I am going to setup a tank with the foam background covered with coco-fiber.

How do I set this up to put bromeliads in the background? Do you put some kind of cup in the background?


----------



## Jungle_John (Feb 19, 2007)

there many post on this. do a search for plans into backgrounds and should get something.

however if your doing broms there very easy. make the back ground and then were you want the broms you can either use wire and stick it into the foam and wrap it onto the brom OR my suggested way it take a razor blade and slice a line into the foam a little larger than the broms brown stem. than stab that stem into the foam. after a few months the brom will grow right into the foam.


good luck! :mrgreen:


----------



## topherlove (Jul 14, 2006)

the sticking the brom straight into the foam works great, but only for stoloniferus broms.
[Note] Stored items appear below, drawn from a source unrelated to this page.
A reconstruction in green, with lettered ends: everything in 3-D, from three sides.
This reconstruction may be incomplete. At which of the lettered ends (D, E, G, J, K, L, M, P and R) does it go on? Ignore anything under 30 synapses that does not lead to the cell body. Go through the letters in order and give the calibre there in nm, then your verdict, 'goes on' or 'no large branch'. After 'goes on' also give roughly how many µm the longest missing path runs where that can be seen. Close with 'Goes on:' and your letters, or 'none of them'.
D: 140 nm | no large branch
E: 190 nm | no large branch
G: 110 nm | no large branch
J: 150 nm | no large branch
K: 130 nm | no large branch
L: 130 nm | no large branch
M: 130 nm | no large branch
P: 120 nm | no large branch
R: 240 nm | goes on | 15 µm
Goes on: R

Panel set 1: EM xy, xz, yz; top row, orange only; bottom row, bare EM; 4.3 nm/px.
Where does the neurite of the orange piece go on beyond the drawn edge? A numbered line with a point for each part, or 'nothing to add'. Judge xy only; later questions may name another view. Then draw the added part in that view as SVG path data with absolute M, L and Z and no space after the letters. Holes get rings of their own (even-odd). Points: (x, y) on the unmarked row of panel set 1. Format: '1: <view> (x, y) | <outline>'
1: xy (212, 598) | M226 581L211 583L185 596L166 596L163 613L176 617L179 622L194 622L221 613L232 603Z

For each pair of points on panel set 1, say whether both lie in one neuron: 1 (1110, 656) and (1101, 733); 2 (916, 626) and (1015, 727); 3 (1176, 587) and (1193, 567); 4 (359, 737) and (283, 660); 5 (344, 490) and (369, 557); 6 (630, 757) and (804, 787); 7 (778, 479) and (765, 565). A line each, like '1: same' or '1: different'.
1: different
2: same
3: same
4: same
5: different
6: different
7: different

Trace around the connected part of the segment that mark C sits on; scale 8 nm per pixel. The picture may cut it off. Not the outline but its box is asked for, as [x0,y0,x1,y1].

If they don't have stolons i stick two tooth picks in the back ground and mount the brom in between them, and eventually it will take root and wont need the tooth pics anymore.


----------



## The Lorax (Feb 22, 2008)

i have yet to make a viv yet... but wouldn't openings like that in the foam lead to problems with water collecting in them and what not?


----------



## topherlove (Jul 14, 2006)

might lead to problems with drainage. Probally better to just mount them


----------



## obazzleton (Feb 19, 2008)

My broms came with dirt on the roots....does this mean I should plant instead of mounting? I'm just not sure if these can be mounted if they were originally grown in soil.


----------



## Mywebbedtoes (Jul 2, 2007)

I use stainless steel plant pins I found at a nursery, love those things.


----------



## slipperheads (Oct 17, 2007)

obazzleton said:


> My broms came with dirt on the roots....does this mean I should plant instead of mounting? I'm just not sure if these can be mounted if they were originally grown in soil.


Dont plant epiphytes unles the substrate has really good drainage, ex. coco fiber. They should do fine if you mount them; Try using the suction cups with the hooks on the end and wrap them around the base of the brom. Then stick it on the glass; WALA! :mrgreen: If you don't want to stcik them on the glass then take some plant(stainless steel) wire and wrap it around the base of the broms, poke it into the GS and you should be fine. Toothpicks are great also.


----------